Health and Economic Burden Rises Before an IPF Diagnosis, Study Finds
Idiopathic pulmonary fibrosis (IPF) increases a person’s health and economic burden years before it is diagnosed, a multi-year Canadian study shows.
The research, “Clinical and economic burden of idiopathic pulmonary fibrosis in Quebec, Canada,” appeared in the journal ClinicoEconomics and Outcomes Research.
IPF is a progressive disease that diminishes a person’s quality of life. In addition to the health burden it represents, it can be expensive.
To better inform patients, doctors and policy-makers, a research team decided to evaluate the health and economic burdens of IPF in Quebec Province. They evaluated records collected between 2006 and 2011 in the province, which represents 23% of Canada’s population.
A total of 8,683 cases of IPF were reported in the five years, with an annual incidence rate of 21.7 people per 100,000. The average age at diagnosis was 74.5 years, and about 57% of patients were men.
The IPF patients had a three-year survival rate of 37.4% and a mean survival time after diagnosis of 523 days, or about 1.4 years.
On average, IPF patients had four other diseases. The most common were other pulmonary diseases (81%), pulmonary infections (56%), and coronary artery disease without myocardial infarction (55%).

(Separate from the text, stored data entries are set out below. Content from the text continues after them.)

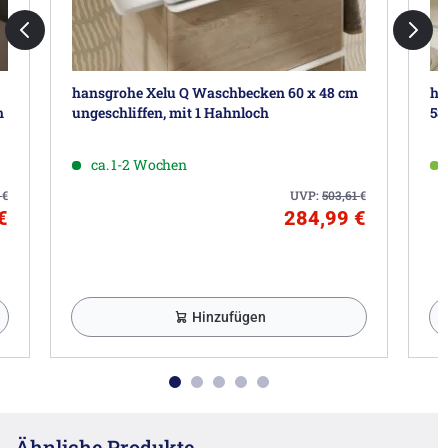
hansgrohe Xelu Q Waschbecken 60 x 48 cm
ha
n
ungeschliffen, mit 1 Hahnloch
58
ca. 1-2 Wochen
1
€
UVP:
503,61
€
€
284,99 €
Hinzufügen
Ähnliche Produkte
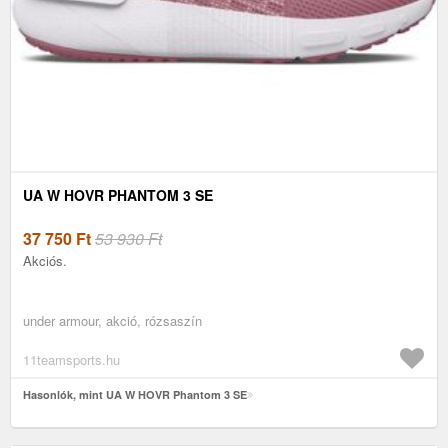
UA W HOVR PHANTOM 3 SE
37 750
Ft
53 930 Ft
Akciós.
under armour, akció, rózsaszín
11teamsports.hu
Hasonlók, mint UA W HOVR Phantom 3 SE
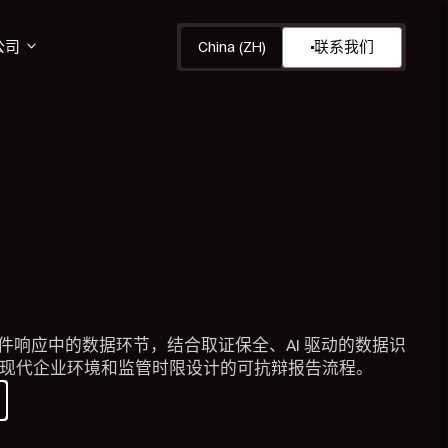
公司
China (ZH)
联系我们
管理事件响应中的数据环节，结合取证保全、AI 驱动的数据识
现代企业环境和监管时限设计的可抗辩报告流程。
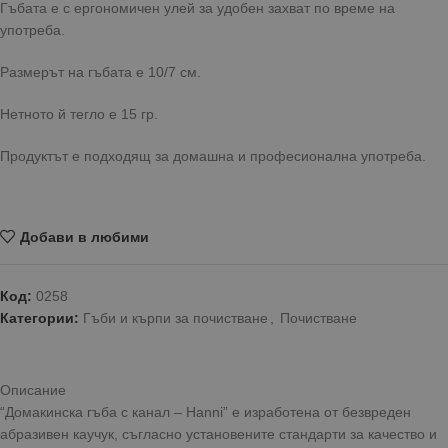
Гъбата е с ергономичен улей за удобен захват по време на
употреба.
Размерът на гъбата е 10/7 см.
Нетното й тегло е 15 гр.
Продуктът е подходящ за домашна и професионална употреба.
Добави в любими
Код:
0258
Категории:
Гъби и кърпи за почистване
,
Почистване
Описание
“Домакинска гъба с канал – Hanni” е изработена от безвреден
абразивен каучук, съгласно установените стандарти за качество и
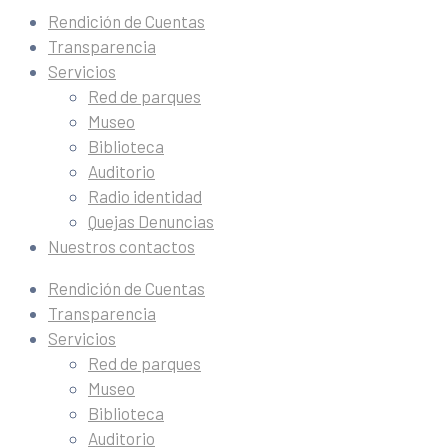
Rendición de Cuentas
Transparencia
Servicios
Red de parques
Museo
Biblioteca
Auditorio
Radio identidad
Quejas Denuncias
Nuestros contactos
Rendición de Cuentas
Transparencia
Servicios
Red de parques
Museo
Biblioteca
Auditorio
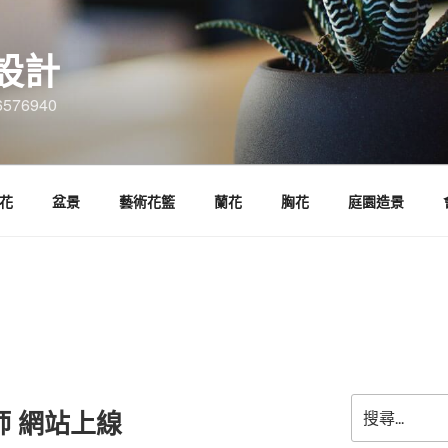
設計
6576940
花
盆景
藝術花籃
蘭花
胸花
庭園造景
搜
師 網站上線
尋
關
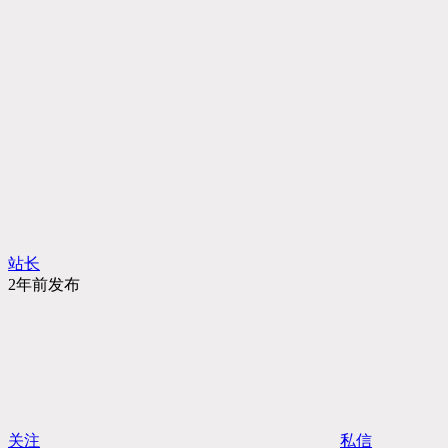
站长
2年前发布
关注
私信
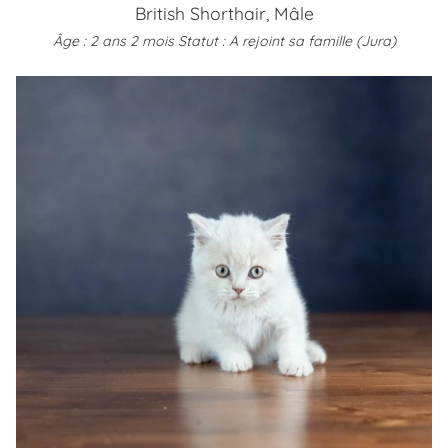
British Shorthair, Mâle
Âge : 2 ans 2 mois
Statut : A rejoint sa famille (Jura)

An analysis of healthcare resource use showed that IPF patients began needing more health support several years before their diagnosis. The typical pattern was resource use rising in the first year after diagnosis, then remaining high for the next two years.
Consistent with this increase in health resources, costs increased before and after an IPF diagnosis, and stayed high the next two years. Five years before their diagnosis, patients were spending $2,721 a year, and two years before their diagnosis $7,049. The figures were $12,978 two years after the diagnosis and $8,267 at three years after the diagnosis.
The team said the findings suggested that previous studies have underestimated the economic burden of IPF.
“Healthcare resource utilization and costs of IPF increase many years prior to diagnosis. Incorporating multiyear annual costs before and after diagnosis results in a higher estimate of the economic burden of IPF than previous studies using a 1-year time frame,” they concluded.